Но течение ее неуловимым образом изменилось.
Мы были те же, что час назад, и в то же время как будто совсем другие. Все было по-прежнему и в то же время совсем иначе. .
Я подумал, что это ощущение возникло, может, у меня одного: я впервые видел Ахматову вблизи и не мог не чувствовать себя при ней несколько скованно. Но и остальные вели себя сейчас не совсем так, как раньше. В чем состояла разница, я не взялся бы определить, но что она была, мог поручиться.
Только в поведении Ольги не ощущалось никакой перемены. Она вела себя с полной естественностью и свободой. Хлопотала вокруг Ахматовой, то накладывая ей салат, то наливая коньяк или водку. По всему видно было, что общение с Анной Андреевной давно стало для нее бытом и сегодняшняя встреча за новогодним столом — лишь одна из многих других.
Потом я понял, что поведение Ольги определялось не только тем, что она привыкла к встречам с Ахматовой.
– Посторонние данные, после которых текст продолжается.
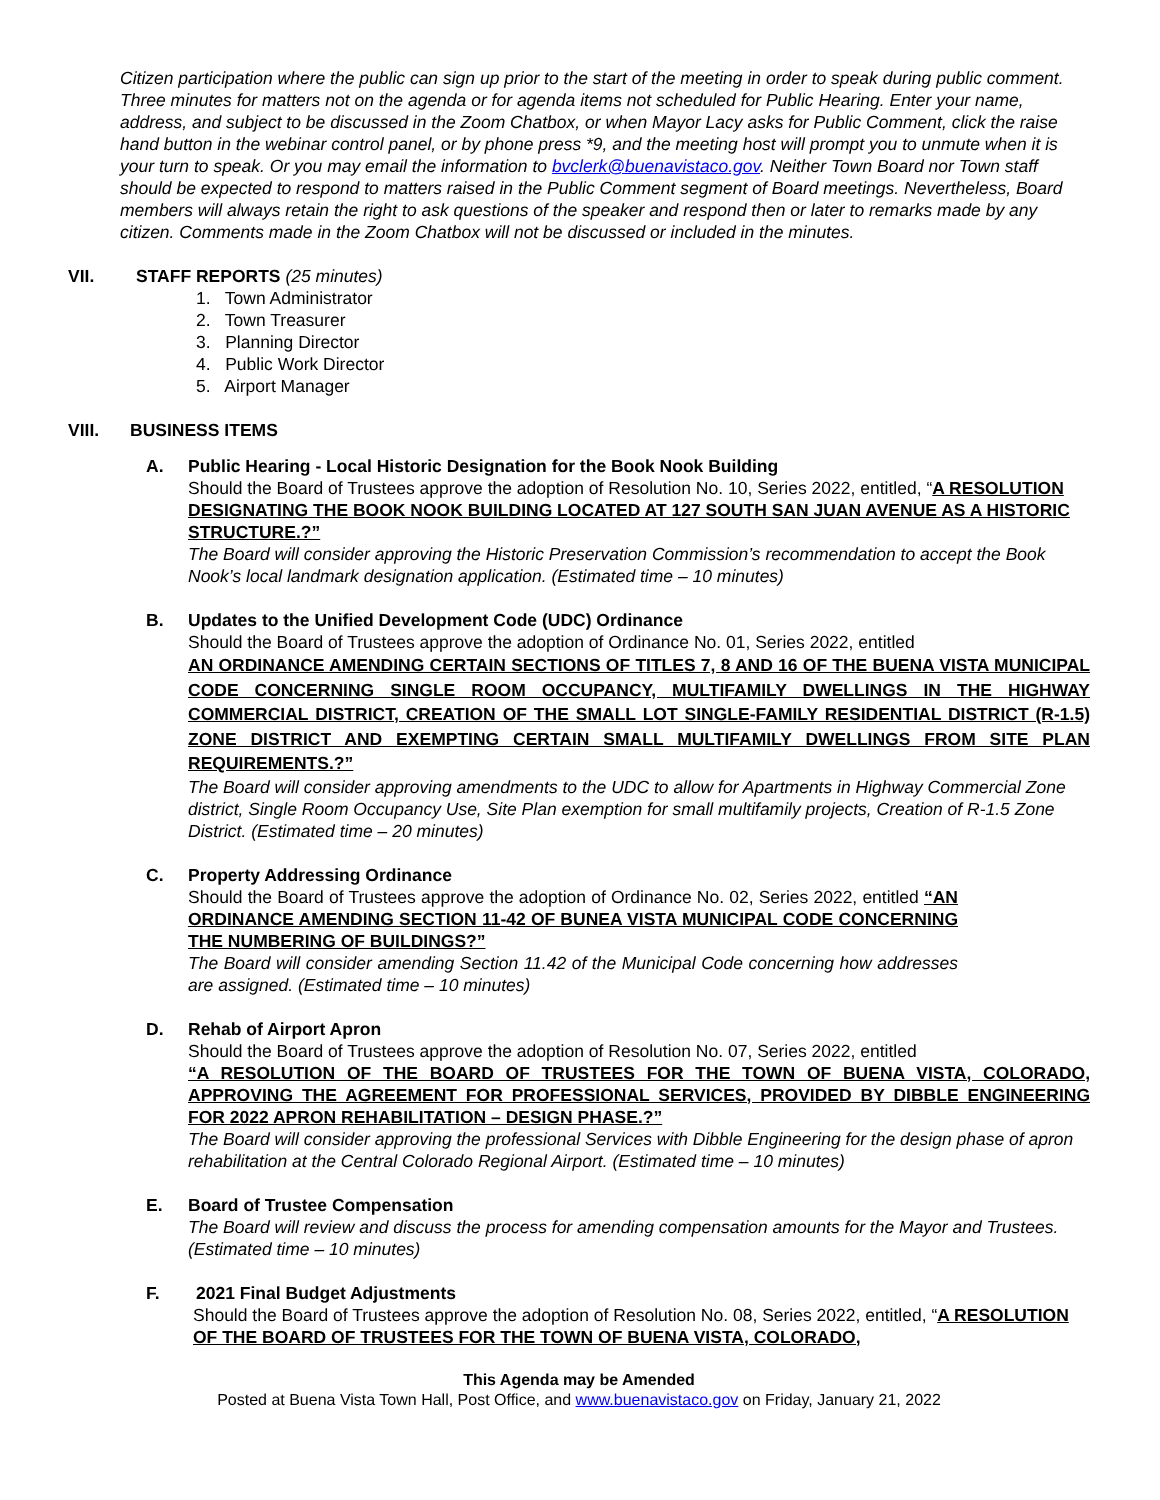Citizen participation where the public can sign up prior to the start of the meeting in order to speak during public comment. Three minutes for matters not on the agenda or for agenda items not scheduled for Public Hearing. Enter your name, address, and subject to be discussed in the Zoom Chatbox, or when Mayor Lacy asks for Public Comment, click the raise hand button in the webinar control panel, or by phone press *9, and the meeting host will prompt you to unmute when it is your turn to speak. Or you may email the information to bvclerk@buenavistaco.gov. Neither Town Board nor Town staff should be expected to respond to matters raised in the Public Comment segment of Board meetings. Nevertheless, Board members will always retain the right to ask questions of the speaker and respond then or later to remarks made by any citizen. Comments made in the Zoom Chatbox will not be discussed or included in the minutes.
VII. STAFF REPORTS (25 minutes)
1. Town Administrator
2. Town Treasurer
3. Planning Director
4. Public Work Director
5. Airport Manager
VIII. BUSINESS ITEMS
A. Public Hearing - Local Historic Designation for the Book Nook Building
Should the Board of Trustees approve the adoption of Resolution No. 10, Series 2022, entitled, “A RESOLUTION DESIGNATING THE BOOK NOOK BUILDING LOCATED AT 127 SOUTH SAN JUAN AVENUE AS A HISTORIC STRUCTURE.?”
The Board will consider approving the Historic Preservation Commission’s recommendation to accept the Book Nook’s local landmark designation application. (Estimated time – 10 minutes)
B. Updates to the Unified Development Code (UDC) Ordinance
Should the Board of Trustees approve the adoption of Ordinance No. 01, Series 2022, entitled
AN ORDINANCE AMENDING CERTAIN SECTIONS OF TITLES 7, 8 AND 16 OF THE BUENA VISTA MUNICIPAL CODE CONCERNING SINGLE ROOM OCCUPANCY, MULTIFAMILY DWELLINGS IN THE HIGHWAY COMMERCIAL DISTRICT, CREATION OF THE SMALL LOT SINGLE-FAMILY RESIDENTIAL DISTRICT (R-1.5) ZONE DISTRICT AND EXEMPTING CERTAIN SMALL MULTIFAMILY DWELLINGS FROM SITE PLAN REQUIREMENTS.?”
The Board will consider approving amendments to the UDC to allow for Apartments in Highway Commercial Zone district, Single Room Occupancy Use, Site Plan exemption for small multifamily projects, Creation of R-1.5 Zone District. (Estimated time – 20 minutes)
C. Property Addressing Ordinance
Should the Board of Trustees approve the adoption of Ordinance No. 02, Series 2022, entitled “AN ORDINANCE AMENDING SECTION 11-42 OF BUNEA VISTA MUNICIPAL CODE CONCERNING THE NUMBERING OF BUILDINGS?”
The Board will consider amending Section 11.42 of the Municipal Code concerning how addresses are assigned. (Estimated time – 10 minutes)
D. Rehab of Airport Apron
Should the Board of Trustees approve the adoption of Resolution No. 07, Series 2022, entitled
“A RESOLUTION OF THE BOARD OF TRUSTEES FOR THE TOWN OF BUENA VISTA, COLORADO, APPROVING THE AGREEMENT FOR PROFESSIONAL SERVICES, PROVIDED BY DIBBLE ENGINEERING FOR 2022 APRON REHABILITATION – DESIGN PHASE.?”
The Board will consider approving the professional Services with Dibble Engineering for the design phase of apron rehabilitation at the Central Colorado Regional Airport. (Estimated time – 10 minutes)
E. Board of Trustee Compensation
The Board will review and discuss the process for amending compensation amounts for the Mayor and Trustees. (Estimated time – 10 minutes)
F. 2021 Final Budget Adjustments
Should the Board of Trustees approve the adoption of Resolution No. 08, Series 2022, entitled, “A RESOLUTION OF THE BOARD OF TRUSTEES FOR THE TOWN OF BUENA VISTA, COLORADO,
This Agenda may be Amended
Posted at Buena Vista Town Hall, Post Office, and www.buenavistaco.gov on Friday, January 21, 2022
Она вела себя непринужденно главным образом потому, что чувствовала себя с ней на равной ноге. За нашим столом сидели Шварц и Герман — писатели, чей талант Ольга, как мы знаем, ценила достаточно высоко. Но под стать Ахматовой все-таки была здесь она одна. Являлось это осознанным убеждением или подсознательным чувством — не все ли равно? Важно, что Ольге так казалось.
Право на равенство с Ахматовой Ольга завоевала тем, что было пережито ею за последнее десятилетие, и тем, что было создано на почве пережитого. Ахматова всегда была одной из достопримечательностей Петербурга-Петрограда-Ленинграда. Теперь такой же достопримечательностью стала Берггольц.
Если бы кто-нибудь в эту минуту сказал Ольге, что она ощущает себя наравне с Ахматовой, Ольга — не сомневаюсь! — стала бы яростно возражать. Но независимо от сознания и воли это ощущение до самого конца неистребимо гнездилось в душе, "в ее немых глубинах", как — по совсем другому поводу — удивительно точно сказала Берггольц.
Было уже очень поздно — или очень рано? Наставала пора расходиться. Казалось, все тосты за здоровье Ахматовой сказаны. Вдруг Герман потребовал, чтобы мы вновь наполнили бокалы.
— Дорогая Анна Андреевна,— сказал он, вставая и вслед за собой поднимая всех нас.— Мы вас очень любим и хотим, чтобы вы услышали это еще и еще раз. Вы для нас всегда были и навсегда останетесь великим русским поэтом. В русской поэзии были Пушкин, Лермонтов, а теперь есть вы. Вы законная наследница их славы.